### Required work
Copy out the listing below word for word, leaving out the pictures.
________________________
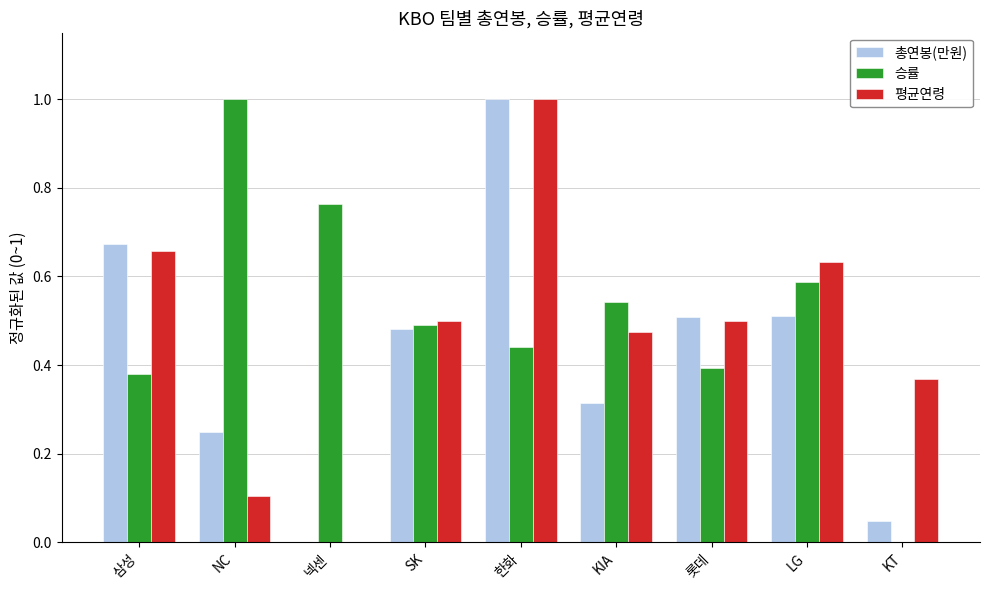

At which category is the sum across all series the highest?

한화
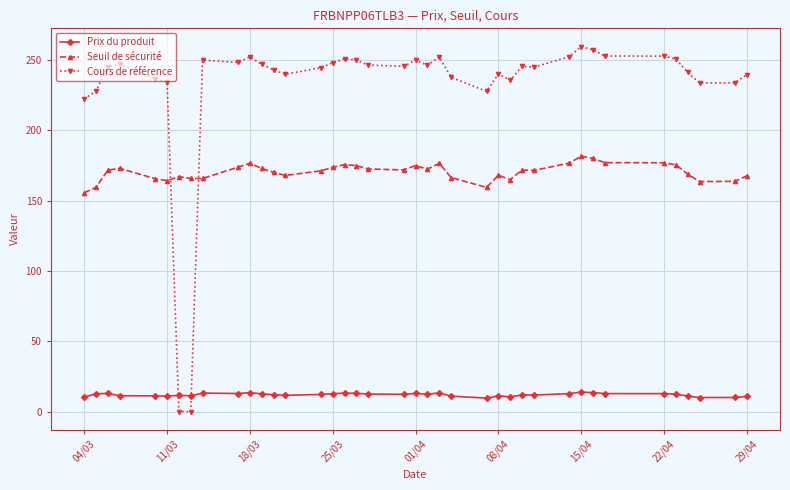

At how many categories does at least one series exceed 84?

39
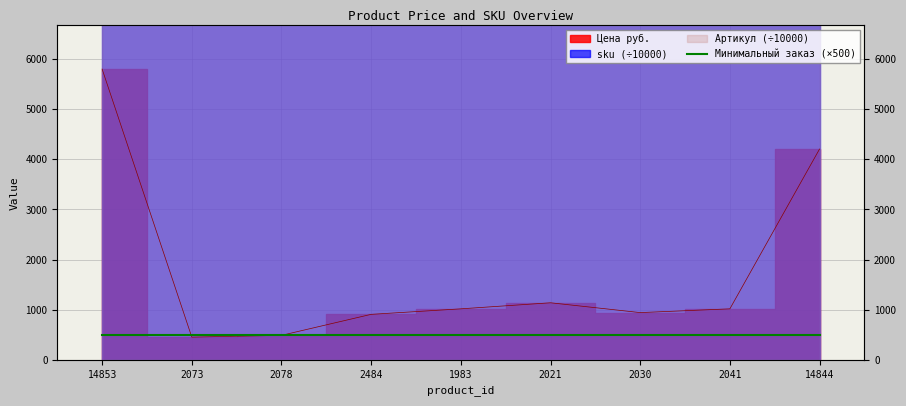

At which label does Цена руб. reach its peak?

14853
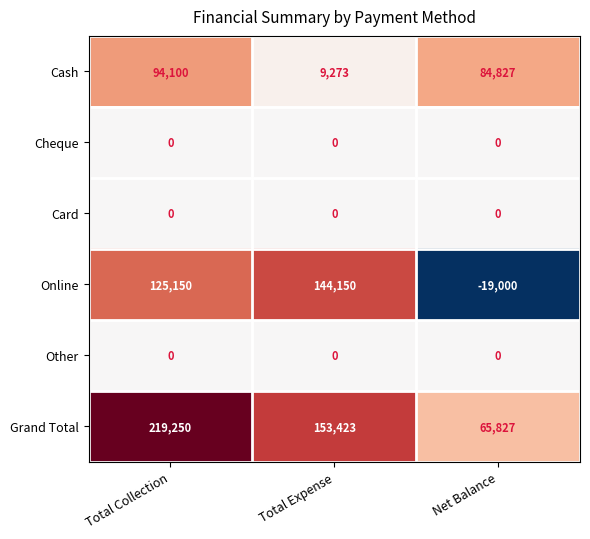

Which category has the highest value across all series?

Total Collection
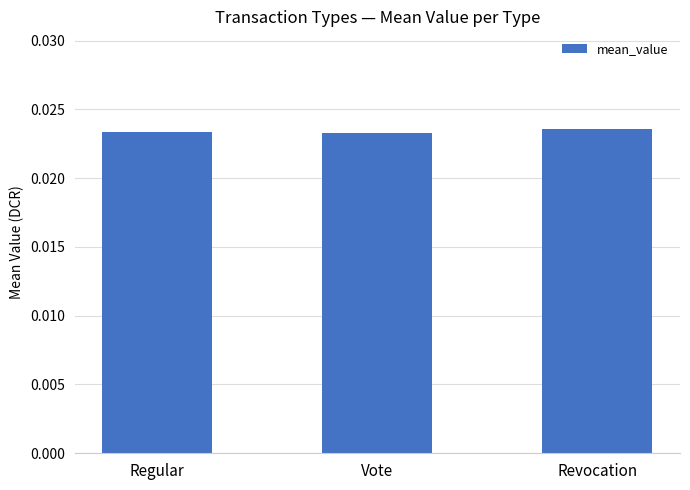

Count the values in the range 0 to 1.

3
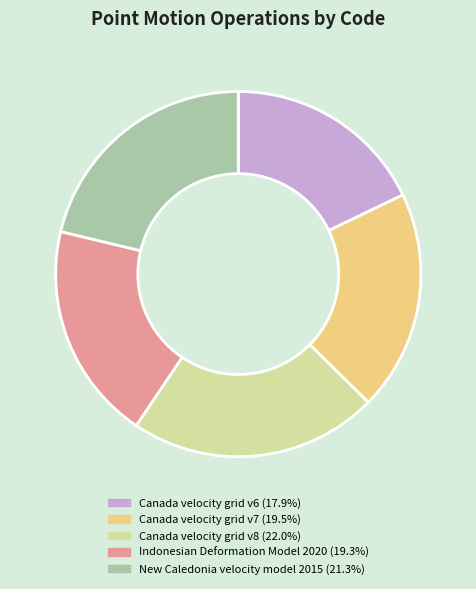

How many slices are in this pie chart?

5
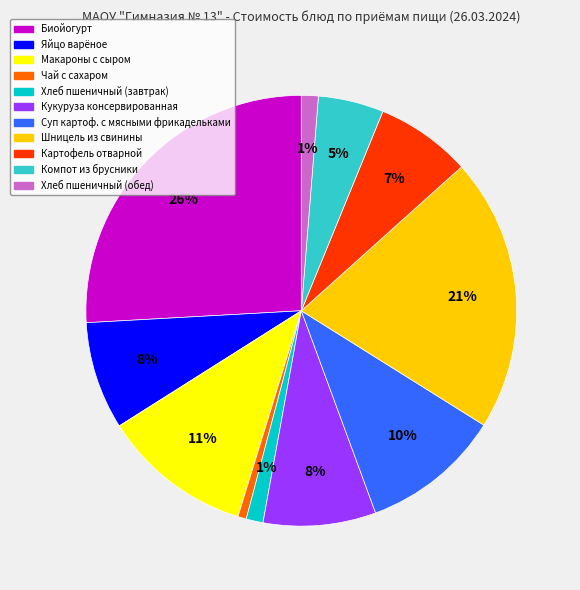

Approximately how many times larger is the value at Картофель отварной compared to Биойогурт?

0.3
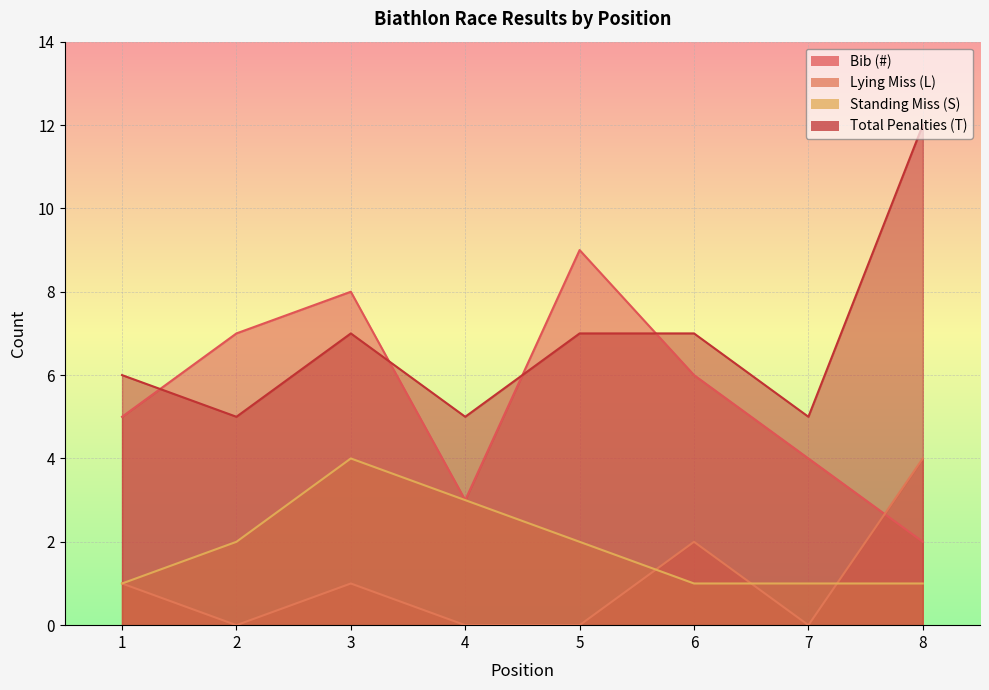

Is it true that Lying Miss (L) equals -2 at 4?

False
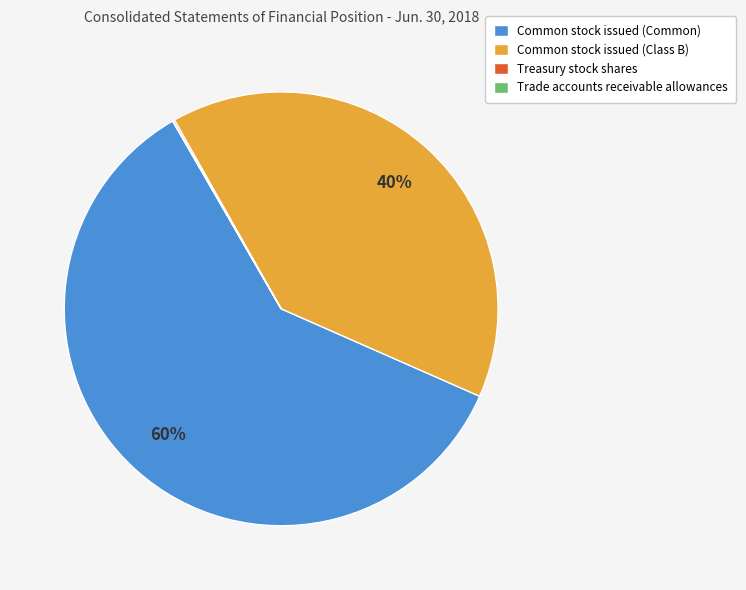

Is there a majority slice in this chart?

Yes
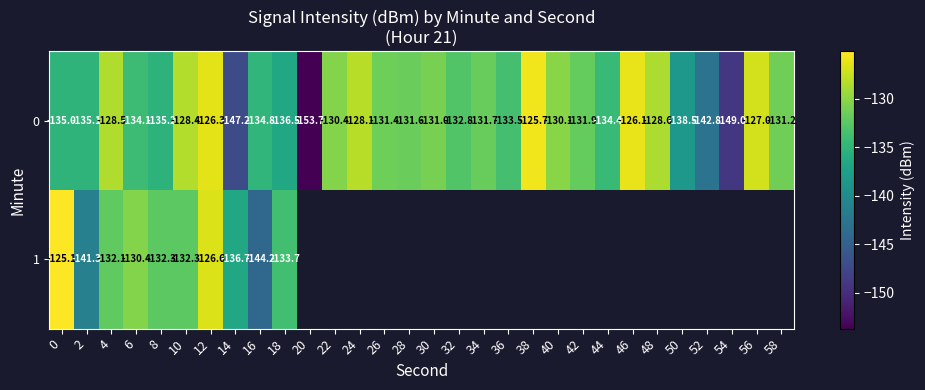

The 0 series shows -192.6 at 30. True or false?

False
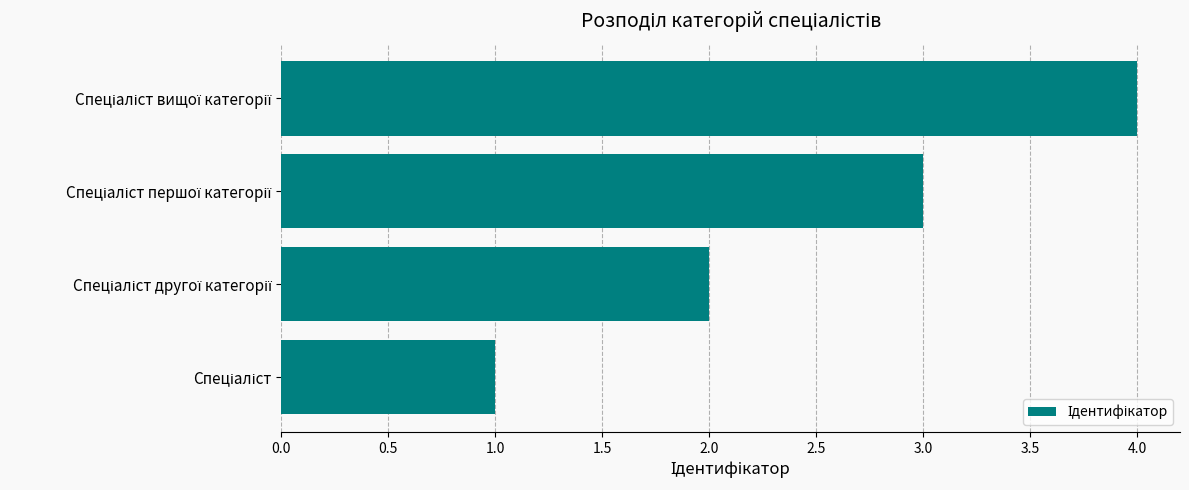

What is the sum of all values?

10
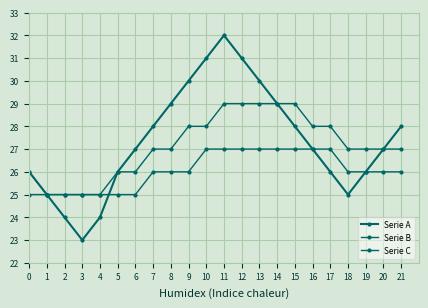

How many categories are shown in the chart?

22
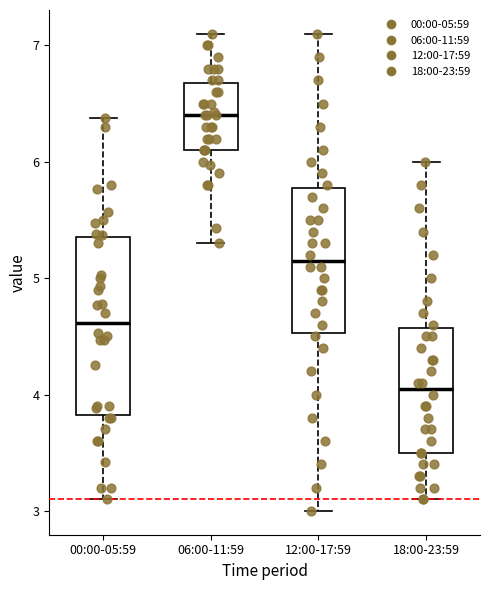

Which box is the tallest, from its lower edge to its upper edge?

00:00-05:59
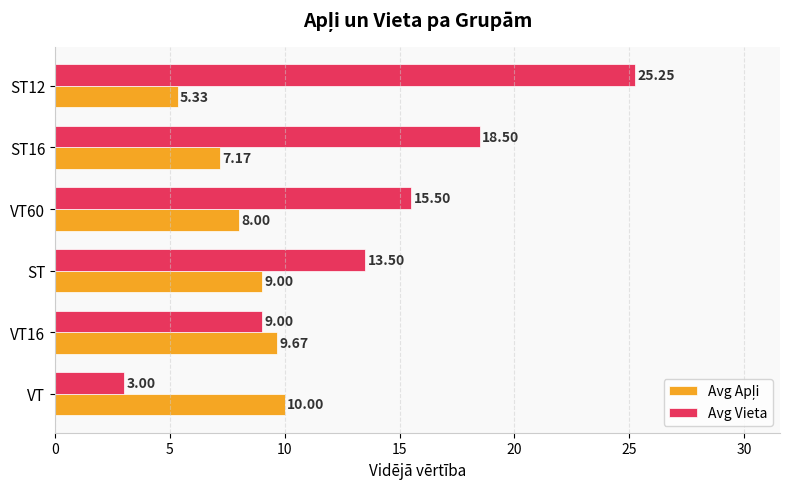

Which category has the lowest value in the Avg Vieta series?

VT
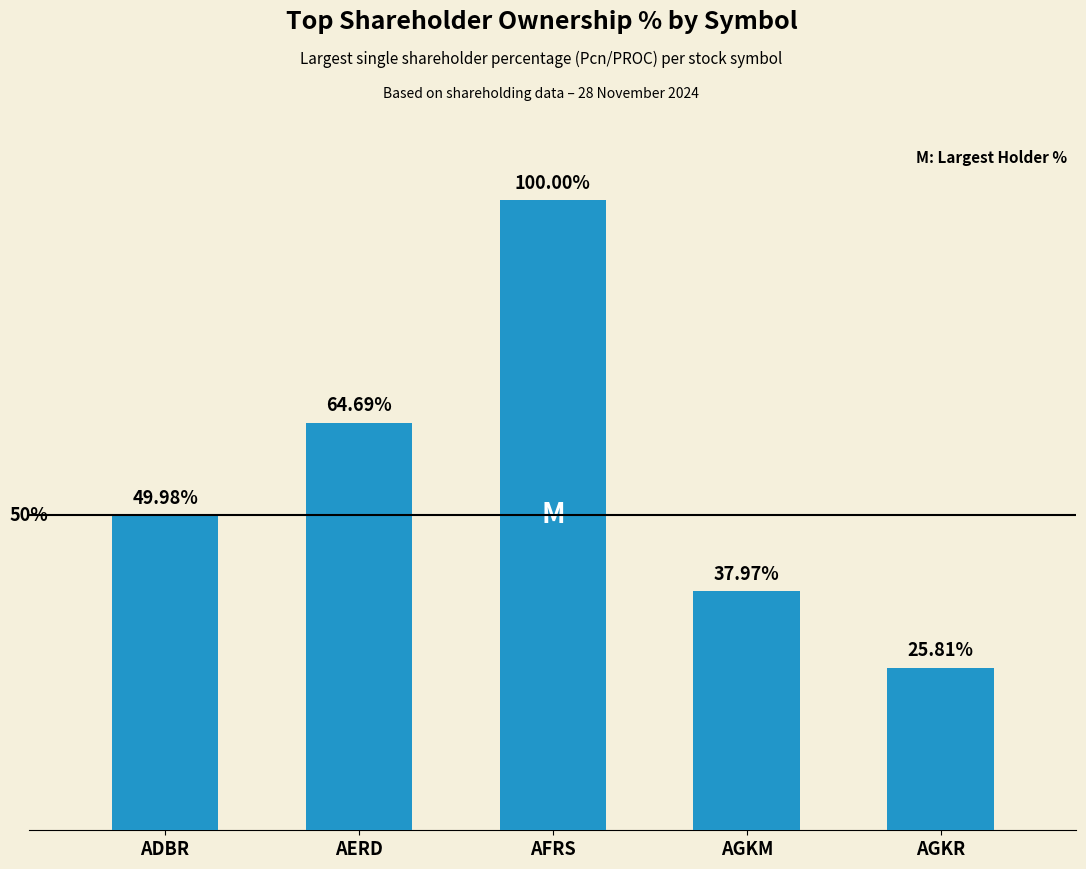

At which category does the chart reach its peak across all series?

AFRS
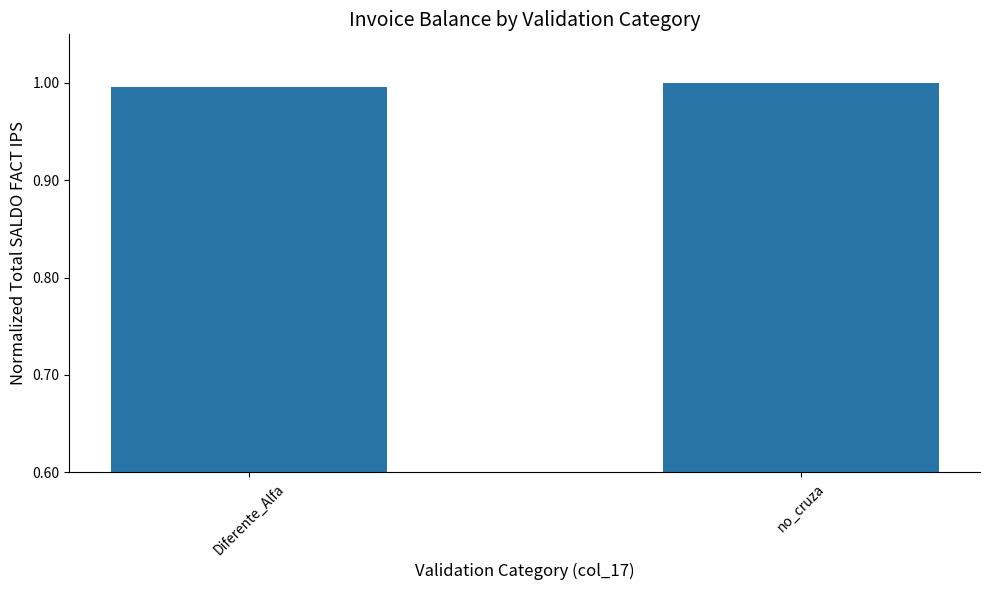

How many data points are less than 1?

1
________________________
### Problem solution
At which category is the sum across all series the highest?

한화

At how many categories does at least one series exceed 84?

39

At which label does Цена руб. reach its peak?

14853

Which category has the highest value across all series?

Total Collection

Count the values in the range 0 to 1.

3

How many slices are in this pie chart?

5

Approximately how many times larger is the value at Картофель отварной compared to Биойогурт?

0.3

Is it true that Lying Miss (L) equals -2 at 4?

False

Is there a majority slice in this chart?

Yes

The 0 series shows -192.6 at 30. True or false?

False

What is the sum of all values?

10

How many categories are shown in the chart?

22

Which box is the tallest, from its lower edge to its upper edge?

00:00-05:59

Which category has the lowest value in the Avg Vieta series?

VT

At which category does the chart reach its peak across all series?

AFRS

How many data points are less than 1?

1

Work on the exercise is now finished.